A:  I have a friend who can always find a parking spot right in front of the restaurant we’re going to, whereas, if I’m driving, I’m lucky if I find a spot within five blocks.  They say, “I’ve got good parking karma.”  I was thinking about this when I started working on Lucky Me.  Why does good fortune and bad fortune seem to operate so disproportionately in some people’s lives, than it does in others.  So I down really see Sara and Tom as being “forced” together.  I put them together in the same room, because I knew they interaction would cause them to change the circumstances I had created at the outset of the play.  I think audience members view characters as “people.”  And playwrights view characters as “dramatic functions.”  Each character must serve a purpose in the play.  It’s why I’m always thrown by audience members at talk-backs who ask me things like, “Do you think they character will remain together [after the curtain falls]” or “What’s going to happen to so-and-so.”  I just don’t think it those terms.  I spend most of my time thinking about the character’s backstory, and then the rest of the time typing the dialogue, but I spend no time at all thinking about what happens after I typed “The lights fade.  End of play.”

Q:  Is it significant that Sara doesn’t have female relationships in her life?

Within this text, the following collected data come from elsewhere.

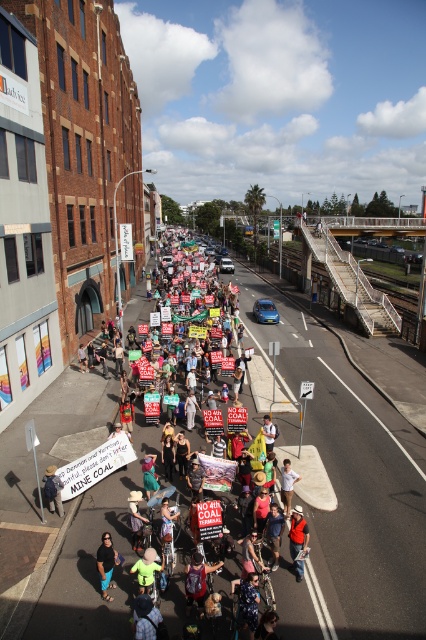
Based on the scene description, can you determine which object is larger in size between the multicolored fabric crowd at center and the white cotton shirt at center?

The multicolored fabric crowd at center is bigger than the white cotton shirt at center according to the description.

You are a photographer trying to capture a clear shot of the white cotton shirt at center during the protest. However, the multicolored fabric crowd at center is blocking your view. Based on the scene description, can you determine if the crowd is between you and the shirt, or behind the shirt?

The multicolored fabric crowd at center is above the white cotton shirt at center, so the crowd is positioned higher up and might not block the view directly. Adjust your angle to look downward or move to a higher vantage point to capture the shirt without obstruction.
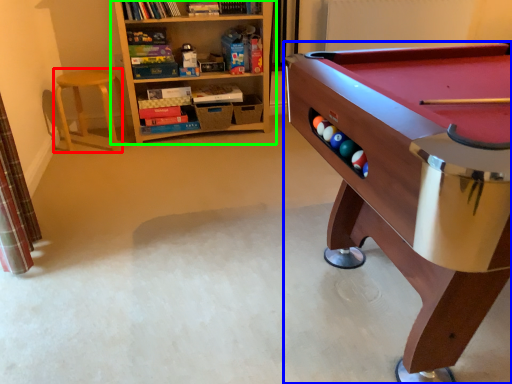
Question: Which is farther away from stool (highlighted by a red box)? table (highlighted by a blue box) or bookcase (highlighted by a green box)?

Choices:
 (A) table
 (B) bookcase

Answer: (A)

A:  I don’t really know.  I’ve found that audience members place significance on different things.  I didn’t consciously omit female relationships from her life, I just wanted to begin with someone who’s been fairly reclusive for much of her adult life, and along comes this guy who keeps knocking on the door wanting to be helpful.  It’s interesting: in writing classes students are always told to create conflict.  It gets drummed into young writers so persistently that I think they build up a complex and assume that conflict has to be this huge and tumultuous force in the play.  The plays that I like are the ones that take the seemingly inconsequential details of our lives and render them a tension-builders, which is sort of the way it works in most people’s lives.  It can be equally satisfying dramatically to generate conflict in that way.  I think about what David Hare calls the “telling detail” about a character.  And certainly one of the telling details is that Sara lives alone with her father. 

Robert Caisley is Professor of Theatre and Head of Dramatic Writing at the University of Idaho.  His last play HAPPY enjoyed an National New Play Network Rolling World Premiere in the 2012-13 Season, playing at Montana Repertory Theatre, New Theatre (Miami, FL), New Jersey Repertory Company, 6th Street Playhouse (Santa Rosa, CA) and continuing on to Redtwist Theatre in Chicago.  The Miami Herald hailed it as “90 wild and intriguing minutes!” It was nominated in 2012 as a Finalist for both the prestigious Eugene O’Neill Theatre Center New Play Conference and the Woodward/Newman Drama Award, it won the 2013 SOTA Award for Best New Play in Northern California, was a nominee for the 2014 San Francisco Bay Area Critics Circle Award for Best Original Script, and was named by Chicago Magazine as one of the “Nine Best Comedies in Chicago Theatre” this past spring.  Other plays include: KITE’S BOOK: TALES OF AN 18TH CENTURY HITMAN (6th Street Playhouse), FRONT (now published by Samuel French, Inc.) and KISSING (New Theatre, Miami.)  He is currently at work on a new play commissioned by the Clarence Brown Theatre in Knoxville, TN.